### [Data supplied]
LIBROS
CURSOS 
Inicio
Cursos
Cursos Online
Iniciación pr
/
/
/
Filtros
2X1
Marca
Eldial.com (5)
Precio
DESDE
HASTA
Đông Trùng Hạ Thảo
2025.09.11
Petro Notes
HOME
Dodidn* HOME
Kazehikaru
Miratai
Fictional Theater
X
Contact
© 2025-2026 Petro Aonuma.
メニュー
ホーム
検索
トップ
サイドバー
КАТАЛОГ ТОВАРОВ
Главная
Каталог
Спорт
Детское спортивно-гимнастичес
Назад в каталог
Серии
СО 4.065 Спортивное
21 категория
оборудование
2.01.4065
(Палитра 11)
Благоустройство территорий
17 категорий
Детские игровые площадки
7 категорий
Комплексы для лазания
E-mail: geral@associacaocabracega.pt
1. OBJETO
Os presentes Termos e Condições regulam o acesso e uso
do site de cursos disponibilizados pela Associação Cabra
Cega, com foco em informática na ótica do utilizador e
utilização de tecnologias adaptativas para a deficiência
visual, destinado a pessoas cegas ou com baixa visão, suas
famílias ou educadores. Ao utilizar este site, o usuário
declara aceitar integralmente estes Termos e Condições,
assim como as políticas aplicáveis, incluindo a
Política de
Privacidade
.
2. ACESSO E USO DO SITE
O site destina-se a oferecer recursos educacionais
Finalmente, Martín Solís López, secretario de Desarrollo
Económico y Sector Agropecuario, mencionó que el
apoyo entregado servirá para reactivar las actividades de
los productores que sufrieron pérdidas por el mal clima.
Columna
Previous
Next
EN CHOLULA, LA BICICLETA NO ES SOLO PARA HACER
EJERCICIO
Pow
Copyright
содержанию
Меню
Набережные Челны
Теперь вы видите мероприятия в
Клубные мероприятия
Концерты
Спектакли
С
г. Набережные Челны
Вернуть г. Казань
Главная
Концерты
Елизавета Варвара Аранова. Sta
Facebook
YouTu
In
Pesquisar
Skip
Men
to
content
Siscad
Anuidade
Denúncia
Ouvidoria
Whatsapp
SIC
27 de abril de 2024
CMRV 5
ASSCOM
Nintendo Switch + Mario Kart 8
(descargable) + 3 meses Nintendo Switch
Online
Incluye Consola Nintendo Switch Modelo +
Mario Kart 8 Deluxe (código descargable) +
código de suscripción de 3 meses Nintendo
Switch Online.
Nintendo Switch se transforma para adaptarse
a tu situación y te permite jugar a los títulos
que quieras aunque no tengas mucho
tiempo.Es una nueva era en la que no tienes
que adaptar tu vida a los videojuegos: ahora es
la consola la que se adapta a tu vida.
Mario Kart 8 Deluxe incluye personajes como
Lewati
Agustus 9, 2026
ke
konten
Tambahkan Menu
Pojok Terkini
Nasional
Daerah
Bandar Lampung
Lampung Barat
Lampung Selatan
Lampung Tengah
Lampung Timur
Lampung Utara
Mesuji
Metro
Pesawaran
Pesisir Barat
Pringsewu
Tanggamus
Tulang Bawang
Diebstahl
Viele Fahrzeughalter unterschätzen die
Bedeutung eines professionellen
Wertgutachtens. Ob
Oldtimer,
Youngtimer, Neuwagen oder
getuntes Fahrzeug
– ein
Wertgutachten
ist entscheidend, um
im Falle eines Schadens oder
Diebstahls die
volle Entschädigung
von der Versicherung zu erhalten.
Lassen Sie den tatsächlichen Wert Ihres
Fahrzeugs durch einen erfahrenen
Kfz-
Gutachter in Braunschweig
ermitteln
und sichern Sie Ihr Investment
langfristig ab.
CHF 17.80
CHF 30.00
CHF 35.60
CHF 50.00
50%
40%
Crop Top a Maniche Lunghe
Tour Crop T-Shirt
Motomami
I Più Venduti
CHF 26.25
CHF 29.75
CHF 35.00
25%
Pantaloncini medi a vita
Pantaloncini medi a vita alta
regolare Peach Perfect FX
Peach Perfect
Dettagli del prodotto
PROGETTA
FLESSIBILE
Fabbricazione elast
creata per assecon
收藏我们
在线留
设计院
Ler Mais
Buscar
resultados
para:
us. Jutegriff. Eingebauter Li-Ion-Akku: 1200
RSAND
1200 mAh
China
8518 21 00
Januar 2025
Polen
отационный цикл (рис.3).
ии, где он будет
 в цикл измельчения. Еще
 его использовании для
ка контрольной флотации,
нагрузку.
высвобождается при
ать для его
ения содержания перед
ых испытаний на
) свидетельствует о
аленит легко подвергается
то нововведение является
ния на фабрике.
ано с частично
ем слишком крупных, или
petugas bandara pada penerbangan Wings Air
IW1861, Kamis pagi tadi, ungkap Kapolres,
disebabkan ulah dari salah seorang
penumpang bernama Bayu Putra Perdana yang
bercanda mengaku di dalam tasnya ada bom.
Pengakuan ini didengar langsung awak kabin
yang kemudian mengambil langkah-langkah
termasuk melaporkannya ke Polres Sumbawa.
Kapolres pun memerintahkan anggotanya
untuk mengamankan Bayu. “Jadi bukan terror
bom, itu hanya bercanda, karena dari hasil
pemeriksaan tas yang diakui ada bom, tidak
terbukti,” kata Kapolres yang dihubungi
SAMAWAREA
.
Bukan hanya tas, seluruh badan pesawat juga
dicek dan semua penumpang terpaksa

### [What this task involves]
Arrange the lines from the start of the records through the line containing "Incluye Consola Nintendo Switch Modelo +" as a JSON list of strings, one string per line. Leave out any blank lines.

### [Result for this task]
[
  "LIBROS",
  "CURSOS ",
  "Inicio",
  "Cursos",
  "Cursos Online",
  "Iniciación pr",
  "/",
  "/",
  "/",
  "Filtros",
  "2X1",
  "Marca",
  "Eldial.com (5)",
  "Precio",
  "DESDE",
  "HASTA",
  "Đông Trùng Hạ Thảo",
  "2025.09.11",
  "Petro Notes",
  "HOME",
  "Dodidn* HOME",
  "Kazehikaru",
  "Miratai",
  "Fictional Theater",
  "X",
  "Contact",
  "© 2025-2026 Petro Aonuma.",
  "メニュー",
  "ホーム",
  "検索",
  "トップ",
  "サイドバー",
  "КАТАЛОГ ТОВАРОВ",
  "Главная",
  "Каталог",
  "Спорт",
  "Детское спортивно-гимнастичес",
  "Назад в каталог",
  "Серии",
  "СО 4.065 Спортивное",
  "21 категория",
  "оборудование",
  "2.01.4065",
  "(Палитра 11)",
  "Благоустройство территорий",
  "17 категорий",
  "Детские игровые площадки",
  "7 категорий",
  "Комплексы для лазания",
  "E-mail: geral@associacaocabracega.pt",
  "1. OBJETO",
  "Os presentes Termos e Condições regulam o acesso e uso",
  "do site de cursos disponibilizados pela Associação Cabra",
  "Cega, com foco em informática na ótica do utilizador e",
  "utilização de tecnologias adaptativas para a deficiência",
  "visual, destinado a pessoas cegas ou com baixa visão, suas",
  "famílias ou educadores. Ao utilizar este site, o usuário",
  "declara aceitar integralmente estes Termos e Condições,",
  "assim como as políticas aplicáveis, incluindo a",
  "Política de",
  "Privacidade",
  ".",
  "2. ACESSO E USO DO SITE",
  "O site destina-se a oferecer recursos educacionais",
  "Finalmente, Martín Solís López, secretario de Desarrollo",
  "Económico y Sector Agropecuario, mencionó que el",
  "apoyo entregado servirá para reactivar las actividades de",
  "los productores que sufrieron pérdidas por el mal clima.",
  "Columna",
  "Previous",
  "Next",
  "EN CHOLULA, LA BICICLETA NO ES SOLO PARA HACER",
  "EJERCICIO",
  "Pow",
  "Copyright",
  "содержанию",
  "Меню",
  "Набережные Челны",
  "Теперь вы видите мероприятия в",
  "Клубные мероприятия",
  "Концерты",
  "Спектакли",
  "С",
  "г. Набережные Челны",
  "Вернуть г. Казань",
  "Главная",
  "Концерты",
  "Елизавета Варвара Аранова. Sta",
  "Facebook",
  "YouTu",
  "In",
  "Pesquisar",
  "Skip",
  "Men",
  "to",
  "content",
  "Siscad",
  "Anuidade",
  "Denúncia",
  "Ouvidoria",
  "Whatsapp",
  "SIC",
  "27 de abril de 2024",
  "CMRV 5",
  "ASSCOM",
  "Nintendo Switch + Mario Kart 8",
  "(descargable) + 3 meses Nintendo Switch",
  "Online",
  "Incluye Consola Nintendo Switch Modelo +"
]